→ 提供資料
----

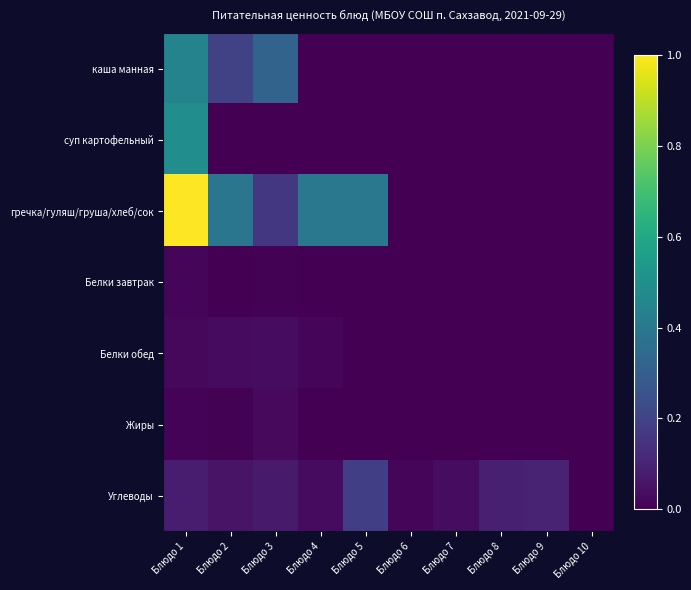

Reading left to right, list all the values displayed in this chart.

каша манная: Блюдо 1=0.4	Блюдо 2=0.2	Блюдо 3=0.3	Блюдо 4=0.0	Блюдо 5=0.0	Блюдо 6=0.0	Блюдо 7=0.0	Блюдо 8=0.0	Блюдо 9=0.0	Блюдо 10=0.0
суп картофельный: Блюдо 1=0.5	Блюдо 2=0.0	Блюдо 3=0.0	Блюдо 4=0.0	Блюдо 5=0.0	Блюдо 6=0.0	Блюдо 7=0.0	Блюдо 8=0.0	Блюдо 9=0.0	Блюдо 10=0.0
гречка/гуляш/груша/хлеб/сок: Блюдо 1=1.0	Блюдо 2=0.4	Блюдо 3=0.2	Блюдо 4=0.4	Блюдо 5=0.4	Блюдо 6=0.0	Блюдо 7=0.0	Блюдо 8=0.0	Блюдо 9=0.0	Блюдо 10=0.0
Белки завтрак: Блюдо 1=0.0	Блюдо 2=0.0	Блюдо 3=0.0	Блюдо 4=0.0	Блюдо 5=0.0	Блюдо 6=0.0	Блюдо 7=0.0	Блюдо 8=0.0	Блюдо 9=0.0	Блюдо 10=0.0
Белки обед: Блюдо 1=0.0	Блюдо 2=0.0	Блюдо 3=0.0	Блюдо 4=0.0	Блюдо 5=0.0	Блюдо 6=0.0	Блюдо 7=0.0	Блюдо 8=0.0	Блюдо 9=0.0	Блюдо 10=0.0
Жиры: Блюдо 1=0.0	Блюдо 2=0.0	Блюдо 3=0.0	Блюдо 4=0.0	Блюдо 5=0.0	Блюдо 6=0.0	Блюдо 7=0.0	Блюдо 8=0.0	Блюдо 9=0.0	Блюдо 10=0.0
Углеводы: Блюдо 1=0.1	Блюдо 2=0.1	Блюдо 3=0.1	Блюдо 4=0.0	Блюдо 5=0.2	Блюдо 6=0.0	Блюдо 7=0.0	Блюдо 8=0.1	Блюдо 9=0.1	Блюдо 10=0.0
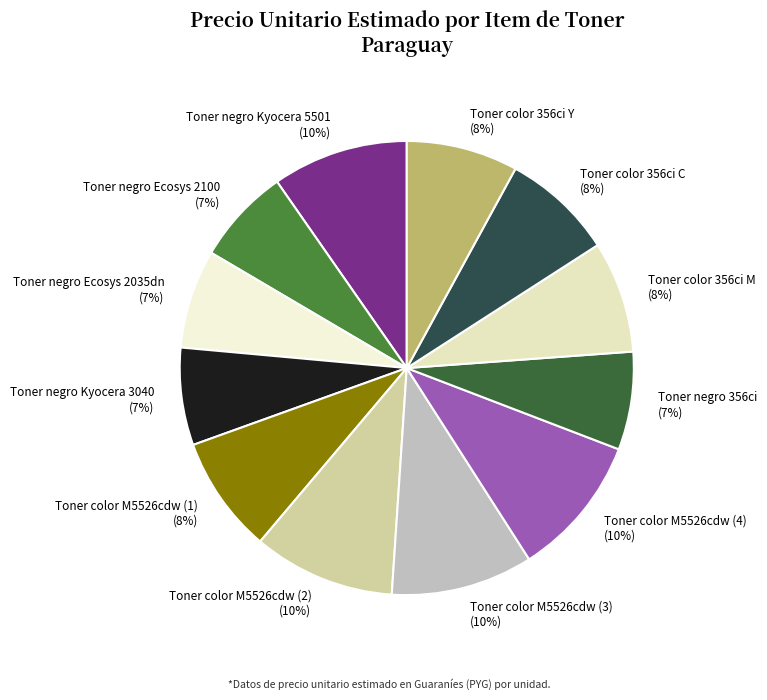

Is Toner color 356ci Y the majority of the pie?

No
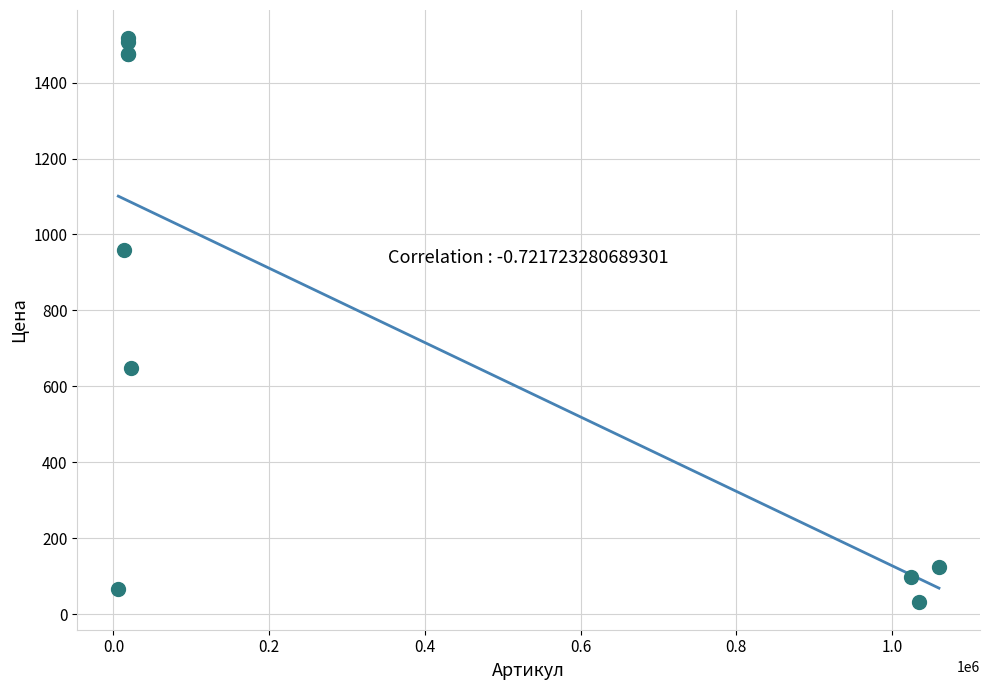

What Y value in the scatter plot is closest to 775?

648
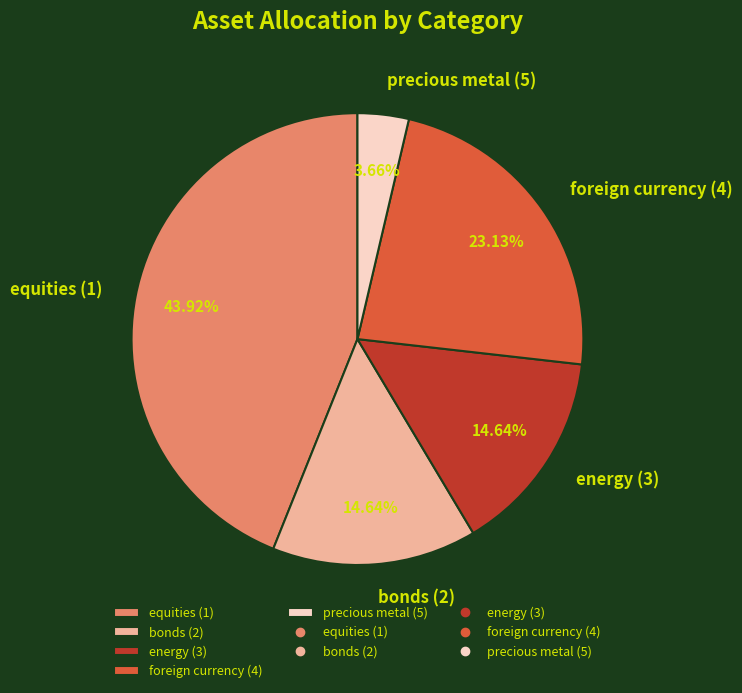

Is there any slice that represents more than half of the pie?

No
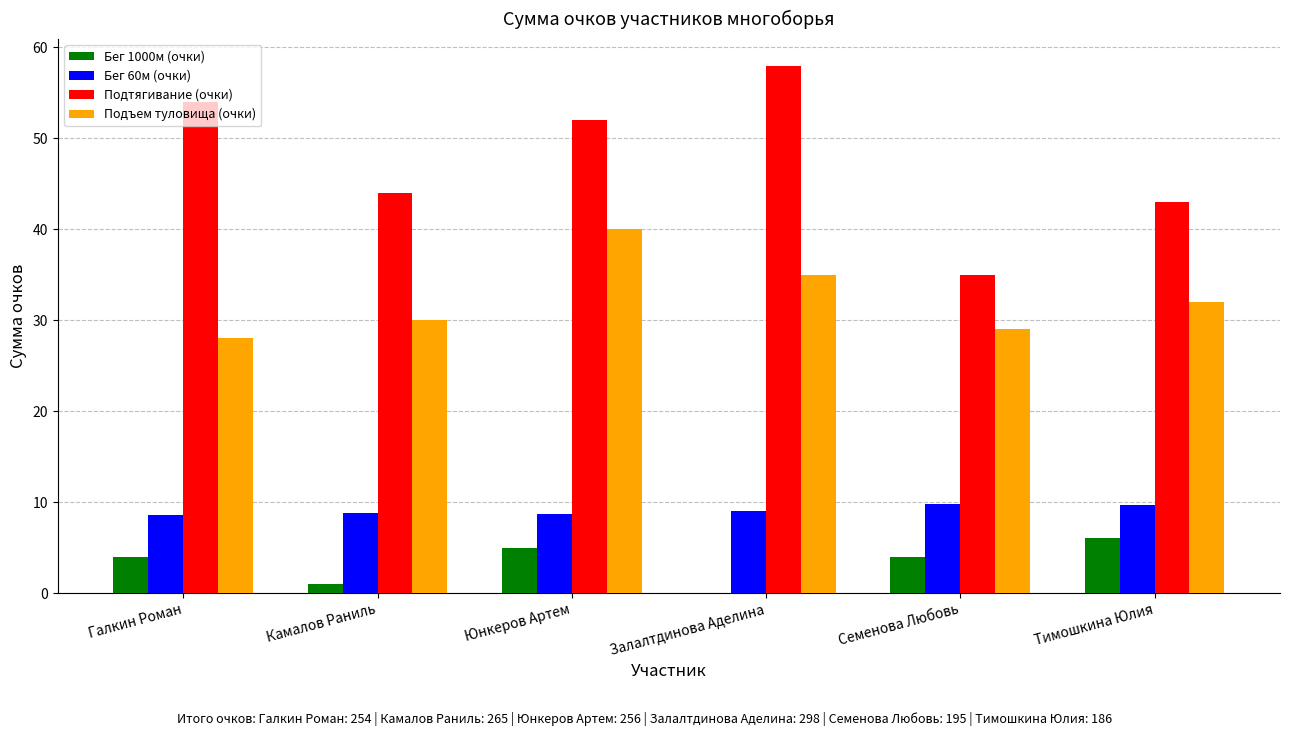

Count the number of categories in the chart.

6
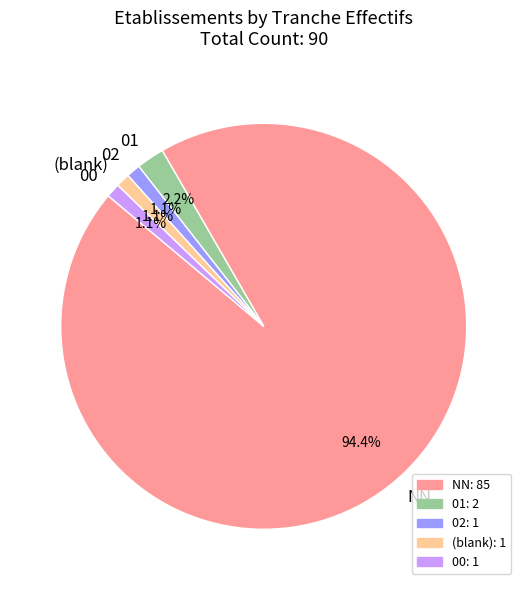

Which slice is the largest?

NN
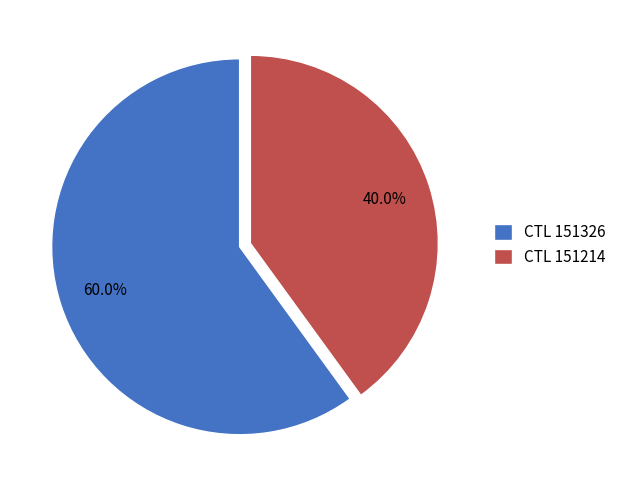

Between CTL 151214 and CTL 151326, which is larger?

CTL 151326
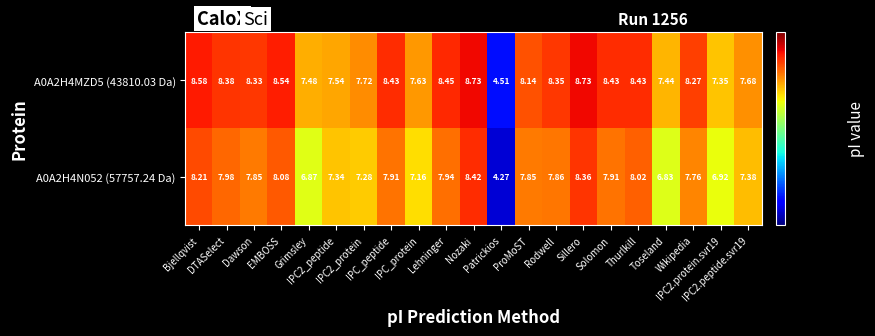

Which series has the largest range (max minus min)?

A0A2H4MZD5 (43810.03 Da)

----

→ 課題
上の項目で「largest」という語を含む行の数を数え、その数だけを答えてください。

→ 演習の結果
2